_Tasks to perform_.
**a.** In the text on mental healthcare access, rewrite the paragraph beginning "Typically, the most accurate snapshots" more briefly while keeping its main facts.
**b.** Carry the text on mental healthcare access forward from its final sentence.

_Text shown_.

Reading between the (county) lines

 
 

How does where you live impact your ability to access mental healthcare? This question isn’t as easy to answer as you might imagine.

Typically, the most accurate snapshots of mental healthcare access have been at the county level. County-level data, however, can obscure access disparities and complexities, especially in large, diverse counties like Kings County (Brooklyn) or Los Angeles County (Los Angeles). As a result, how access varies by neighborhood is not readily understood.

Inciter and seventh-year doctoral student Daniel Tadmon is working to change that.

As part of his doctoral dissertation, Tadmon has aggregated nearly one hundred disparate data sources to create a high-resolution snapshot of mental healthcare access in the US. Factoring in the distribution of patients and services, the transportation networks connecting them, as well as competition dynamics triggered by demand, Tadmon is now able to measure access at a fine-grained, neighborhood level.

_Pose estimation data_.
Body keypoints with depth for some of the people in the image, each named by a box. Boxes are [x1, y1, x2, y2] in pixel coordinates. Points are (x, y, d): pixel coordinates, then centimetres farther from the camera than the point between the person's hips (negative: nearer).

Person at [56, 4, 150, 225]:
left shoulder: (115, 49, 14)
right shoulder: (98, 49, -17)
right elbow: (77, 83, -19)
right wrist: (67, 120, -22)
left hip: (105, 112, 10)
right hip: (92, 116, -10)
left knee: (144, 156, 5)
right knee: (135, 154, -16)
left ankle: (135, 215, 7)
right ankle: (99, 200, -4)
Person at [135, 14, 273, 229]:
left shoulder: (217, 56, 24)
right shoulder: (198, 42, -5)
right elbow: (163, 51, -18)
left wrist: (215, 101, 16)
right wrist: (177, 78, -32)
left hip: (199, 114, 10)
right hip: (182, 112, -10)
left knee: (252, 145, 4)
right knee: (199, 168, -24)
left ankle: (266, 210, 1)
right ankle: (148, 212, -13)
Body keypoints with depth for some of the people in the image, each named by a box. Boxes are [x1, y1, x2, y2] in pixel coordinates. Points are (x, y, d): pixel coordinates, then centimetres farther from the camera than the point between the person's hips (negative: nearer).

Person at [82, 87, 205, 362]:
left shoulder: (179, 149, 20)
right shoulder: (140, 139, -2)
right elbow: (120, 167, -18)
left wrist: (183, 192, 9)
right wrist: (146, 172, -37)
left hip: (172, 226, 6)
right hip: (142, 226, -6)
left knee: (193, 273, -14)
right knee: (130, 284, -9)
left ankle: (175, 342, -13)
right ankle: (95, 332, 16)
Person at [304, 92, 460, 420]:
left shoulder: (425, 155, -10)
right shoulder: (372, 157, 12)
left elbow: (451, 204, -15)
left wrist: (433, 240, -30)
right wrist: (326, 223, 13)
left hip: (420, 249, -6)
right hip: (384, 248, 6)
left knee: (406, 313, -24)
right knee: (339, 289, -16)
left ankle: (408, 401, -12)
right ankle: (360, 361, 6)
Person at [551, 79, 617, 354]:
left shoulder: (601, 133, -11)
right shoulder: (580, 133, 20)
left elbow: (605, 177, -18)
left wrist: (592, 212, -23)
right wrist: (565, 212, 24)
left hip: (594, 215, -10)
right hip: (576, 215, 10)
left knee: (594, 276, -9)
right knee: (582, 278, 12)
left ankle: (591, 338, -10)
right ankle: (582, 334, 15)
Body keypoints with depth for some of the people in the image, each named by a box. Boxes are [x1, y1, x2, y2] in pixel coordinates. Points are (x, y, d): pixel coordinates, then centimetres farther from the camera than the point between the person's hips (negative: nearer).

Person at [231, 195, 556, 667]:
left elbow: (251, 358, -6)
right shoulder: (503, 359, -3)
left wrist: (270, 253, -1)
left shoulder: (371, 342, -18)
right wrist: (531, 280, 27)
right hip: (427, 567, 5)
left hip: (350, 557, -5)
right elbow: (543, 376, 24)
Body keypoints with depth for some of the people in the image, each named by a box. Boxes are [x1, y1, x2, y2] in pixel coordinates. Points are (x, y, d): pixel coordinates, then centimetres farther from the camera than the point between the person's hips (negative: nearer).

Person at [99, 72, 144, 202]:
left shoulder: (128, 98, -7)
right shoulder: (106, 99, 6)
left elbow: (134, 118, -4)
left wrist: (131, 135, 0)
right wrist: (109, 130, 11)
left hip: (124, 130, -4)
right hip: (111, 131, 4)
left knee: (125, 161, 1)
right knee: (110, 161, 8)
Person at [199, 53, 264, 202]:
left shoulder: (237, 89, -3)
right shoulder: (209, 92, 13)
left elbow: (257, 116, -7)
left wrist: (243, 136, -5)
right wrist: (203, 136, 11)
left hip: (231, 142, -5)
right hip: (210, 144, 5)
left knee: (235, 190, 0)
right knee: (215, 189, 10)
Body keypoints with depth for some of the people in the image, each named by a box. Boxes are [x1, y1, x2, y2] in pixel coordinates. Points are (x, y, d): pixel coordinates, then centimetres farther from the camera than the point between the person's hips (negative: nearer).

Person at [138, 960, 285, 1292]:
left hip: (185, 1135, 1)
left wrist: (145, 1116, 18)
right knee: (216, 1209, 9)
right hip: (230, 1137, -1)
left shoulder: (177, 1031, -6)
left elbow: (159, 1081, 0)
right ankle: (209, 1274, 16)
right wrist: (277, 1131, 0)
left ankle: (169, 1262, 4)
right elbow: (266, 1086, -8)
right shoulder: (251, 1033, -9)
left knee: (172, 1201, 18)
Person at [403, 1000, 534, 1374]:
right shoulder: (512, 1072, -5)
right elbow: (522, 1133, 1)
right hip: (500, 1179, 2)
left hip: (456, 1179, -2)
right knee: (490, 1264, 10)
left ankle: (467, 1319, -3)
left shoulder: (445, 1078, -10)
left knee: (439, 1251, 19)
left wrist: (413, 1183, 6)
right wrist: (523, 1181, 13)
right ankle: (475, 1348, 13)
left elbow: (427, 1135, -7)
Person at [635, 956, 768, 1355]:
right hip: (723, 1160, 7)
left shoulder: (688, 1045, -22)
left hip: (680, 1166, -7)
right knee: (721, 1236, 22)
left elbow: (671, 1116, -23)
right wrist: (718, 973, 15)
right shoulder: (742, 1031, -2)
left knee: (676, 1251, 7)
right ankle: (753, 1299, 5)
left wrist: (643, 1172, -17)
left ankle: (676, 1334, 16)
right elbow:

_Exercise answers_.
**a.** County-level data has usually offered the most accurate picture of mental healthcare access. It can hide disparities and complexities, though, especially in large, diverse counties such as Kings County (Brooklyn) or Los Angeles County. Because of this, how access differs from one neighborhood to another is not well understood.

**b.**
His novel dataset is already enabling new insights.

A snippet from Tadmon’s work mapping therapist access in Brooklyn, New York. Even in provider-dense Brooklyn, there are measurable disparities in mental health care access.

Immediate findings underscore how county-level data offers insufficient fidelity to examine access. “We’ve long known that there are access gaps between urban and rural counties,” says Tadmon, “but with granular data, computational analysis can now show that large disparities often also exist between different neighborhoods within the same city.”

This insight is just a beginning—mental healthcare access is complex and multi-layered, explains Tadmon. This work addresses only a foundational element of access: whether or not someone can reach a provider with availability. With this foundation, additional components of access can be layered in, including affordability, insurance coverage, stigma, and discrimination. The resultant spatial-social framework can be used to examine the barriers individuals face when seeking care.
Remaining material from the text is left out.